Trecho da fonte:
Leila Pereira, president do Palmeiras, negou envolvimento com a venda da SAF do Vasco e disse que pode buscar a Justiça caso seja citada em negócios que não participa. As declarações foram dadas ao ge e ao podcast POD_i.
A polêmica começou quando Luiz Eduardo Baptista, o Bap, afirmou que acionaria tribunais caso a venda de 90% da SAF vascaína para Marcos Lamacchia se concretizasse. Ele alegou conflito de interesses pela relação familiar entre Lamacchia e Leila.
Leila afirmou não ter ligação com as negociações e cobrou comprovação das acusações. A dirigente também criticou as insinuações de Bap, dizendo que pode levar o caso aos tribunais para esclarecer os fatos.
Ao comentar possíveis desdobramentos, Leila questionou a autoridade de Bap sobre a gestão do Palmeiras. Ela afirmou que o mandato no clube vai até dezembro de 2027 e que não há relação com o Vasco.

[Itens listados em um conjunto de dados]
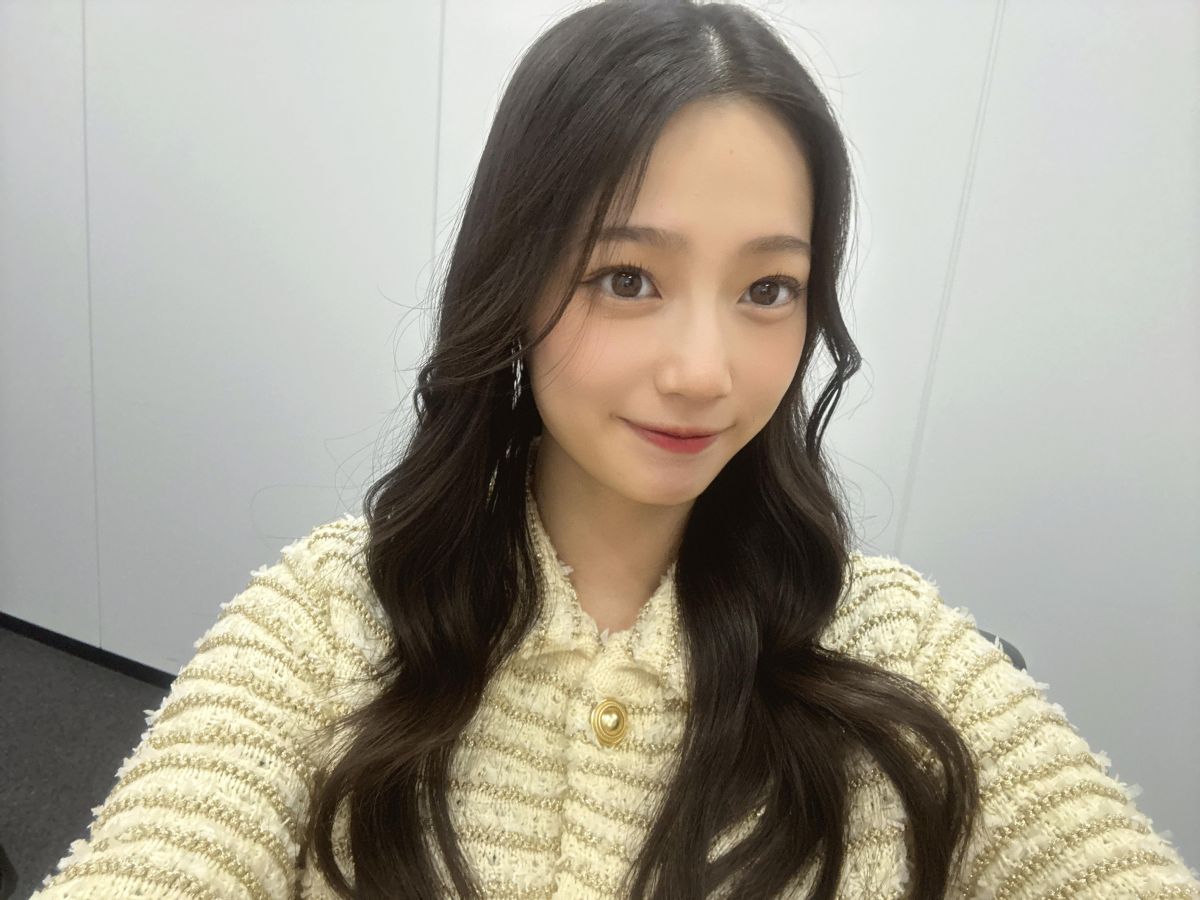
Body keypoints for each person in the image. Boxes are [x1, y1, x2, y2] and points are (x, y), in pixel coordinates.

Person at [32, 1, 1200, 898]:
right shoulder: (322, 628)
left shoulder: (899, 651)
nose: (704, 369)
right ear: (513, 280)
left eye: (768, 289)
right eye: (628, 278)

Exercícios:
- A) Resuma em duas frases a notícia sobre Leila Pereira e a SAF do Vasco.
- B) Responda, com base na notícia sobre Leila Pereira e a SAF do Vasco, às perguntas abaixo.
(i) A quem Leila deu as declarações?
(ii) Que percentual da SAF vascaína seria vendido a Marcos Lamacchia?
(iii) Até quando vai o mandato de Leila no Palmeiras?
- C) Continue a notícia sobre Leila Pereira e a SAF do Vasco a partir da última frase apresentada.

Respostas por item:
- A) Leila Pereira, presidente do Palmeiras, negou envolvimento com a venda da SAF do Vasco e disse que pode buscar a Justiça caso seja citada em negócios de que não participa. A polêmica começou quando Bap afirmou que acionaria tribunais se a venda de 90% da SAF vascaína para Marcos Lamacchia se concretizasse, alegando conflito de interesses pela relação familiar entre Lamacchia e Leila.

- B)
(i) Ao ge e ao podcast POD_i.
(ii) 90%.
(iii) Até dezembro de 2027.

- C)
Em relação a declarações sobre arbitragem, a presidente palmeirense chamou de fake news as alegações de tratamento preferencial ao Flamengo. Ela citou episódios envolvendo decisões de árbitros para defender o Palmeiras.
Desdobramentos
Leila ressaltou que erros de arbitragem não podem justificar derrotas e que continuará defendendo o Palmeiras. A discussão entre Flamengo e Palmeiras já ganhou contornos legais e políticos no futebol brasileiro, sem conclusão anunciada.